Blog de cancéreux

L’affaire Salomé fait couler beaucoup d’encre ces derniers temps et m’a permis de découvrir une nouvelle blogosphère alternative : les blogueurs malades.

De tout ce que j’ai pu observer sur la toile, cette dernière découverte est de loin la plus sinistre.

Le principe est simple : un blogueur raconte le calvaire d’une maladie grave, jour après jour, et en général une communauté de soutien se forme autour de lui. Cet acte qui – aux premiers abords – semble beau et sincère, s’est révélé à mes yeux comme plus que nauséabond.

Il est délicat de s’exprimer sur la condition d’un malade et ma démarche est peut-être aussi méprisable que la leur, mais j’aimerais lever le tabou et vous donner mon avis.

Qu’est-ce qui peut bien motiver un(e) cancéreu(se) à ouvrir un blog relatant sa maladie ? La solitude, pour ceux qui n’ont personne d’autre à qui en parler, c’est certain, mais aussi l’exhibitionnisme et la vanité. Tous les blogueurs sont narcissiques, c’est une constante. Ceux qui aiment simplement écrire peuvent garder leur textes pour eux ou les partager avec leur proches, seulement ceux dont l’avis compte. Lancer ses textes en pâture à tous les inconnus qui prendront le temps de les lire, c’est aimer être regardé, vu, critiqué et jugé.

Les profils de blogueurs cancéreux que j’ai pu voir sont tous semblables, souvent des mères de familles, classe moyenne, qui racontent au fil des billets leur perte de cheveux, la pose des cathéters, la douleur de la famille, souvent avec un certain humour, un peu maladroit, jamais vraiment drôle, mais à la platitude pardonnée. Le blogueur cancéreux n’a rien d’original au final, il offre juste le récit d’un calvaire banal, qu’on a tous vécu, au mieux au travers d’un proche. Mais on ne peut pas vraiment le haïr, ni le mépriser, car il vit malgré tout une situation traumatisante et que dans ces moments-là, chacun a le droit de chercher le réconfort là ou il le veut.

Vient ensuite la « communauté », en l’évoquant, je me crispe.

Ils sont des centaines, parfois des milliers à lire ces blogueurs, à les regarder souffrir. C’est tellement divertissant de regarder les autres en chier, on se sent bien après, notre vie semble belle et nos soucis futiles.
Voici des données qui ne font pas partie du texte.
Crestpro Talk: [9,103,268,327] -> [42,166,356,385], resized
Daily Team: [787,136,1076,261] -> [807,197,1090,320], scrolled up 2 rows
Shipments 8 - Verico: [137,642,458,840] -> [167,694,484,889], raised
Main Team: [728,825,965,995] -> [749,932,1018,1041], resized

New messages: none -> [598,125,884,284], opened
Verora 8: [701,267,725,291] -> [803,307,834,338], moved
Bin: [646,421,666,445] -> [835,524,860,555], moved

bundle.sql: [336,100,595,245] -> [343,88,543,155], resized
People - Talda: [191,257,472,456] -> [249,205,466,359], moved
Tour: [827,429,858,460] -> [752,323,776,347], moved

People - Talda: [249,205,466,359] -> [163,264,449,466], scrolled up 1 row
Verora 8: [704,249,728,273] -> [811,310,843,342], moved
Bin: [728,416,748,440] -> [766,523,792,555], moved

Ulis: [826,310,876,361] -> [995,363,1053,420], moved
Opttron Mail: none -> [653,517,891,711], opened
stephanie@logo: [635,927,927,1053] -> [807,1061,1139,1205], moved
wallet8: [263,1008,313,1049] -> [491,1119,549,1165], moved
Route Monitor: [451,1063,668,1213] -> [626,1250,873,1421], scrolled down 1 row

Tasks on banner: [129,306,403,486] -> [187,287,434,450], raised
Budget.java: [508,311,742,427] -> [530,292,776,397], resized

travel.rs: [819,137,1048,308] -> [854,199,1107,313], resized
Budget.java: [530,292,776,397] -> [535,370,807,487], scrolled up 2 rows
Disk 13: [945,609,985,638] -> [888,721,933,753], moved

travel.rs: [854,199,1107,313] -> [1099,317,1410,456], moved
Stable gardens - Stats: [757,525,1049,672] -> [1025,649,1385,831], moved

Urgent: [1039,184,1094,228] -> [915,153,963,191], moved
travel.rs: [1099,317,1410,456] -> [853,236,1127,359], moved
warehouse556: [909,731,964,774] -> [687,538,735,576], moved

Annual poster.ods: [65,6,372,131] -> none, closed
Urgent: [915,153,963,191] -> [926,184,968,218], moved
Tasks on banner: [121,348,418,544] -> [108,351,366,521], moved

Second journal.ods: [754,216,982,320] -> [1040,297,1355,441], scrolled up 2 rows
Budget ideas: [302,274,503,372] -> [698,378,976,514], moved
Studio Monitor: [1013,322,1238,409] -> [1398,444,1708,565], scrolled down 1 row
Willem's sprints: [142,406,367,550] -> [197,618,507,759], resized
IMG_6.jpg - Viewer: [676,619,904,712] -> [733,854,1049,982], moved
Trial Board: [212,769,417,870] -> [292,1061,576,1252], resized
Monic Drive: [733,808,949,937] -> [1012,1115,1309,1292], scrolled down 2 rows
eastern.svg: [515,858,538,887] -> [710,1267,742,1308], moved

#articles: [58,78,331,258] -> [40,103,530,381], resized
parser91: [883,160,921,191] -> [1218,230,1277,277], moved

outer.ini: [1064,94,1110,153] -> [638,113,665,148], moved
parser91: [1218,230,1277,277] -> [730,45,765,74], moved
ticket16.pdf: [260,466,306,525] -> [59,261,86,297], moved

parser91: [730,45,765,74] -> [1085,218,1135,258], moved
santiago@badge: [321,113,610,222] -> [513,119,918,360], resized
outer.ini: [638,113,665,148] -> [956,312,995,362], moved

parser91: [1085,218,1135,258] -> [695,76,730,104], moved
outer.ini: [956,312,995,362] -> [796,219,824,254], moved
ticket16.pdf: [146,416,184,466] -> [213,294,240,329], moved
Mais il y a ceux qui n’assument pas ce rôle de spectateurs pervers, alors ils s’impliquent et déclenchent par leur présence et leurs commentaires un terrible engrenage huilé de bons sentiments, de mensonges et de mal-être.

Le premier vecteur de communication avec le cancéreux, c’est les commentaires. D’abord un peu de soutien et finalement on veut en savoir plus, on demande des détails, on plaint, on pleure, on prie. Puis les plus assidu(e)s prennent des nouvelles par téléphone, envoient de l’argent et créent des événements pour montrer leur implication. Ils ont une nouvelle raison de vivre, ils servent à quelque chose.

Des petites gens en bonne santé regardent des petites-gens malade, chacun prend de l’importance, existe un peu plus chaque jour dans les yeux de l’autre. Personne n’est fondamentalement sincère, mais la cause est aussi noble que tabou. Qui aura l’audace de critiquer un cancéreux ? Qui oserait remettre en cause la sincérité de l’implication de ceux qui le soutiennent  ? Un sacré connard sans doute ! Et pourtant, moi je n’y crois pas deux secondes, désolé. Je pense que c’est du flan tout ça, qu’un cancéreux n’a pas plus de chance de s’en sortir en racontant sa douleur à des inconnus et que de l’autre côté de l’écran, la pitié des lecteurs n’est pas saine.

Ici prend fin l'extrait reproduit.